[Source records Boundary: Start]
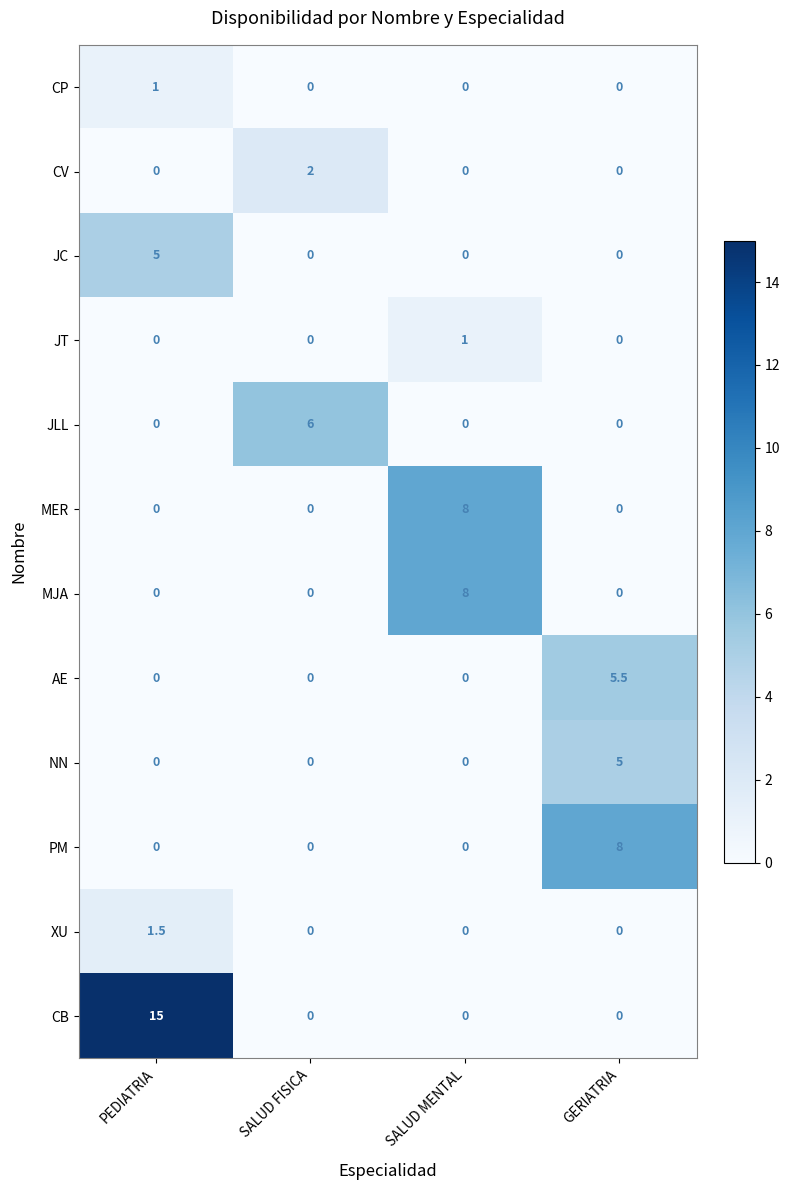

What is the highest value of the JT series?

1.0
[Source records Boundary: End]
[Source records Boundary: Start]
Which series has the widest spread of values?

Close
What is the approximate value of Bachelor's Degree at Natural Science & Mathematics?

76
[Source records Boundary: End]
[Source records Boundary: Start]
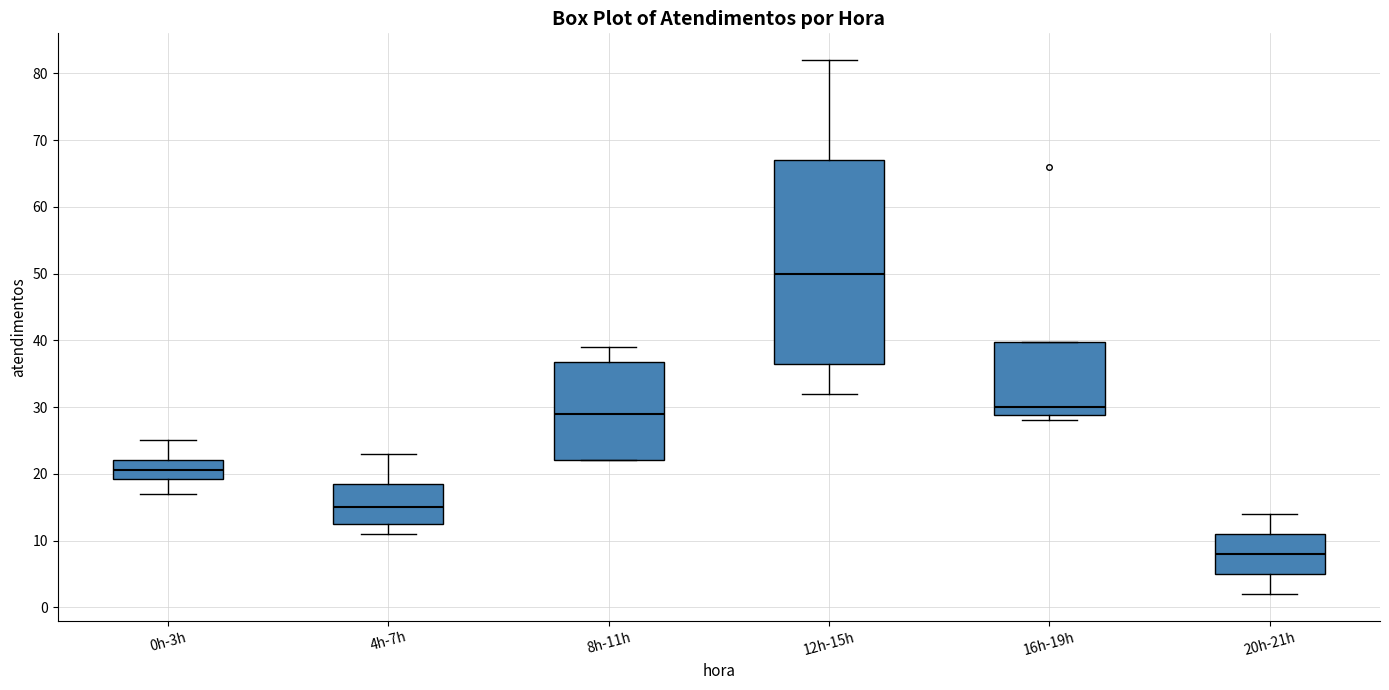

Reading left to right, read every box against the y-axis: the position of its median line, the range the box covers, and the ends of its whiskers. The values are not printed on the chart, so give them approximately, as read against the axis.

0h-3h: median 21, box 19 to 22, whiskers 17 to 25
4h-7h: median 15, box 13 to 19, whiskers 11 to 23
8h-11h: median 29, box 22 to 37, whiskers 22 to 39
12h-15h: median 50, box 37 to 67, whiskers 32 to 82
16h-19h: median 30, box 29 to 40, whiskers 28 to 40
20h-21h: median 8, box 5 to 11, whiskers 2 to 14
[Source records Boundary: End]
Quote the material word for word, from the line with "Reading left to" to the line with "20h-21h: median 8, box", including both of those lines.

- [Answer for this exercise]:
Reading left to right, read every box against the y-axis: the position of its median line, the range the box covers, and the ends of its whiskers. The values are not printed on the chart, so give them approximately, as read against the axis.

0h-3h: median 21, box 19 to 22, whiskers 17 to 25
4h-7h: median 15, box 13 to 19, whiskers 11 to 23
8h-11h: median 29, box 22 to 37, whiskers 22 to 39
12h-15h: median 50, box 37 to 67, whiskers 32 to 82
16h-19h: median 30, box 29 to 40, whiskers 28 to 40
20h-21h: median 8, box 5 to 11, whiskers 2 to 14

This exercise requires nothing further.